Como anota Jacques Chevalier num estudo que não me dispenso de revelar a proveniência (Revue du Droit Publique, n.º 2 de 1987), o relativo declínio de certas formas tradicionais de regulamentação tem sido compensado por novos vectores de regulamentação; assim, como exemplos típicos, o caso do direito de consumo e o caso do direito da informática. Aliás a construção europeia, pela mesma, desmantelando algumas frentes normativas nacionais, vai criando uma regulamentação comunitária, que é, ela própria, avulsa em relação aos grandes códigos nacionais, sendo essa regulamentação de aplicação directa.
De qualquer modo, e tudo isto dito e bem pensado, o que não sofrerá dúvida é que o sistema jurídico não comportará espaços em branco, quando eles devam ser preenchidos.
Ora é este, repito, precisamente o caso de alguns aspectos do direito da informática.
Não é de crer que a protecção jurídica do software, que desde o início dos anos 70 tem ocupado a atenção da Organização Mundial da Propriedade Intelectual e que está a dar causa a uma regulamentação específica, praticamente em todos os países com expressão significativa, deva continuar a ser, pura e simplesmente, ignorada em Portugal.
Isto tanto mais quanto é certo que no Jornal Oficial das Comunidades Europeias veio publicada, em 12 de Abril deste ano, uma proposta de directiva relativa a essa protecção.
E daí o projecto de lei que apresentei a esta Assembleia e que agora vai ser apreciado na generalidade.
Não ignoro que é um tema não inteiramente pacífico, quer na sua formulação, quer nos seus corolários práticos. A própria proposta de directiva tem sido altamente questionada.

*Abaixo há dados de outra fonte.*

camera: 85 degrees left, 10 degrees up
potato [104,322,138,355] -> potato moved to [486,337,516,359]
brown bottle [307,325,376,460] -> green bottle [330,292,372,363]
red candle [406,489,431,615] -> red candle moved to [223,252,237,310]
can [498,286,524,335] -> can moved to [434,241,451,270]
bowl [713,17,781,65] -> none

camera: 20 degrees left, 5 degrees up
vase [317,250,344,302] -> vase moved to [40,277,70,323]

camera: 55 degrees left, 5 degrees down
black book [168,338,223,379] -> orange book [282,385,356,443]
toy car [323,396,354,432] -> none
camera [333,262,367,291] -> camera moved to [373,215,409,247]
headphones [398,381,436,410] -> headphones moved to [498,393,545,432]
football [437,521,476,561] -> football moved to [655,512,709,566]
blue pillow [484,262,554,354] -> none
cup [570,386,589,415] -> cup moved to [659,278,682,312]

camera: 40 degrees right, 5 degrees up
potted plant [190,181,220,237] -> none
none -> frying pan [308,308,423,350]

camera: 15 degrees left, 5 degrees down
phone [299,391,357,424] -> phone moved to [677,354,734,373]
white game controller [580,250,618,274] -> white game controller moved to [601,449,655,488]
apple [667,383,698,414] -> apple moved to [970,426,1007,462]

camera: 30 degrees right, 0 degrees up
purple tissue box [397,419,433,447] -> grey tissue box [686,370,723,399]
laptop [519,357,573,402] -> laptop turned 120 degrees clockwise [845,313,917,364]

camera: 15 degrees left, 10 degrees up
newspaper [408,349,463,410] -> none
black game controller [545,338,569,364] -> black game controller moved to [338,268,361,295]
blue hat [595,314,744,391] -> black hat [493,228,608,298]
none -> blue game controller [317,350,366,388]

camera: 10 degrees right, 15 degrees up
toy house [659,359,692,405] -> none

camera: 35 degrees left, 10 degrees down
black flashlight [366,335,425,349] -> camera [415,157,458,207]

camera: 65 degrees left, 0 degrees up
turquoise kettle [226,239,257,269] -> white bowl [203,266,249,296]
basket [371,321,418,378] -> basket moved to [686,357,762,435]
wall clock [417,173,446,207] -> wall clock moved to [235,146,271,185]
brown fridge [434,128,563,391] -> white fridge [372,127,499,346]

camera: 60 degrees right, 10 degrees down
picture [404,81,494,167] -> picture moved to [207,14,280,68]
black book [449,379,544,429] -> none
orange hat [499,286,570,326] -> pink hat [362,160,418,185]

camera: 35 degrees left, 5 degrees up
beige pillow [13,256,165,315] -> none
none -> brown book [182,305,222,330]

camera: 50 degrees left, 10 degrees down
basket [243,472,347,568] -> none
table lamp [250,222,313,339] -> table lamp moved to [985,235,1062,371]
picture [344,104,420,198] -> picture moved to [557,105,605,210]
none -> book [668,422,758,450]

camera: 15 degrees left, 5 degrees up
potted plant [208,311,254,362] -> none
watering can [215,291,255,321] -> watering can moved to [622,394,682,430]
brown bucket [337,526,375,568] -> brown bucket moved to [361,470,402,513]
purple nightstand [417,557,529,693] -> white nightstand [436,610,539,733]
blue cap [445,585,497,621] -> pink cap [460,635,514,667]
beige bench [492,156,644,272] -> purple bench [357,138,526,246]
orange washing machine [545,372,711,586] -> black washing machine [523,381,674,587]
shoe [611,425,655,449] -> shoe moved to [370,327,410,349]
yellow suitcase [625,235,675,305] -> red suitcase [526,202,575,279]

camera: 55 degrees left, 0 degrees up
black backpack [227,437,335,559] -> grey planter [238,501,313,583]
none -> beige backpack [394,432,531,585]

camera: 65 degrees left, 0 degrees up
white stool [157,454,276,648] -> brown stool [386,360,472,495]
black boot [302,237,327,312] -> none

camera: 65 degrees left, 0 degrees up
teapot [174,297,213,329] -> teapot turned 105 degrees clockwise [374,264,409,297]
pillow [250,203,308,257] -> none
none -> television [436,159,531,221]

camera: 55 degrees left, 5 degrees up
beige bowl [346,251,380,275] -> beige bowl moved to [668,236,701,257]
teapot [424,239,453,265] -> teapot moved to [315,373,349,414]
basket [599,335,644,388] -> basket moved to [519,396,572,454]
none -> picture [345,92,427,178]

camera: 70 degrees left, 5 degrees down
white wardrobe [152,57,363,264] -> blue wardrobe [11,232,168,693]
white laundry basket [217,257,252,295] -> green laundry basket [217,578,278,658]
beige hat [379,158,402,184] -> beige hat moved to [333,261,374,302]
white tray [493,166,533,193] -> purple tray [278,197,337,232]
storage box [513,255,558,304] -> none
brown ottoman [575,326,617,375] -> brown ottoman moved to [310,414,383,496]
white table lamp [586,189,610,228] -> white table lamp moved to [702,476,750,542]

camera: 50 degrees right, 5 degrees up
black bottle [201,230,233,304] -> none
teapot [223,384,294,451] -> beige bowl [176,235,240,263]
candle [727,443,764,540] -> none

Portugal é um país caracterizadamente importador de software. Parece, assim, desde logo, de ponderar quais as incidências que o novo sistema de protecção jurídica - vasado no modelo comunitário - terá na utilização do software para fins pedagógicos, sabido como é que aquele que é utilizado em certos meios universitários, sobretudo em micro-computadores, não se enquadra em prescrições legais, pois é um software «pirata», como se costuma dizer.
Estaremos, então, na fase de opção do processo legislativo, que é sempre tributária de um processo de decisão política. Para este aspecto convoco a atenção de todos os Srs. Deputados.